The Institutional Review Board of Northwestern University approved all research and consent and assent were obtained both from the parent(s) or legal guardian(s) and the child. Children were acclimated to the testing location and equipment prior to experimental data being collected. They were allowed to visit the laboratory and interact with the tester on multiple occasions. Some children brought electrodes home with them to better familiarize themselves with the neurophysiological procedure.

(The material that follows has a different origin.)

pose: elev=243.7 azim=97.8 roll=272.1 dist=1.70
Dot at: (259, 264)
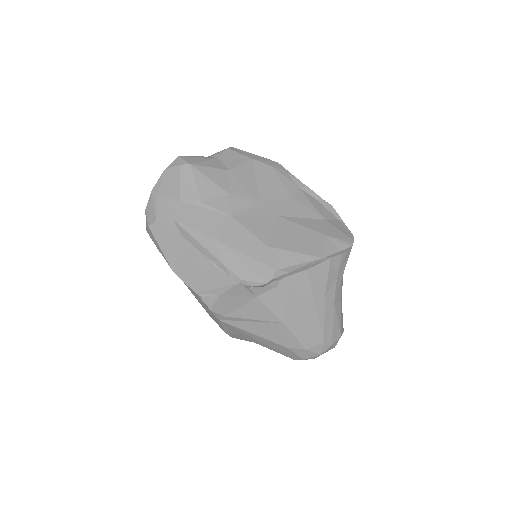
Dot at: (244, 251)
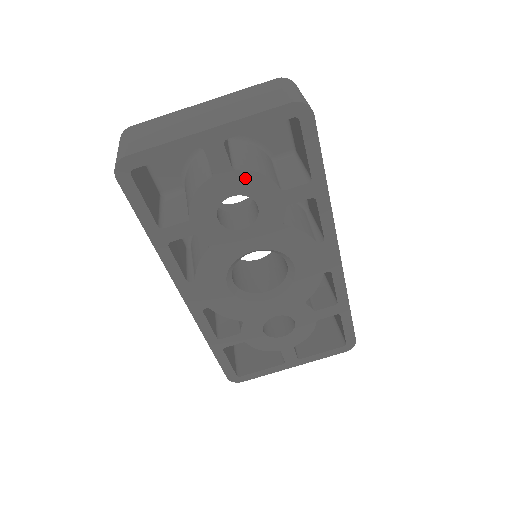
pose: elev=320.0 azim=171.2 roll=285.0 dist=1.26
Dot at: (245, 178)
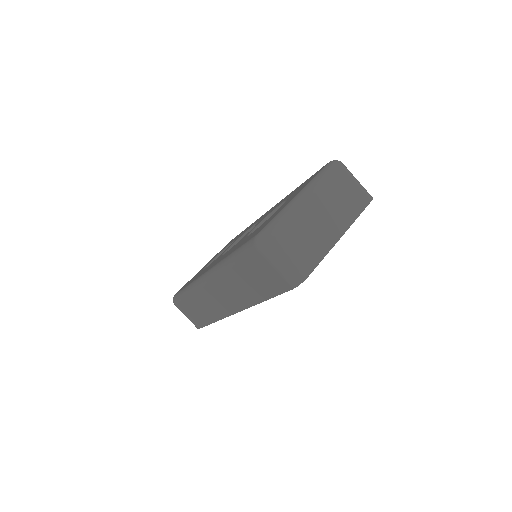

Of the 45 children originally recruited for this study, six (all children with ASD) were excluded for the following reasons: abnormal click-evoked brainstem responses (N=2), mental ability below inclusion cutoff (N=1), non-compliance resulting in inability to test (N=1), parental decision to discontinue due to the required time commitment of the study (N=1) and relocation (N=1). Participants included 21 verbal children with ASD (N=19 boys, 2 girls) and 18 typically-developing children (TD, N= 10 boys, 8 girls). Age range was 7-13 years old and mean age (SD) did not differ between groups (TD, M = 9.7, SD = 1.934 vs. ASD, M = 9.90, SD = 1.921; independent two-tailed t-test; t(37) = .295, p = .77).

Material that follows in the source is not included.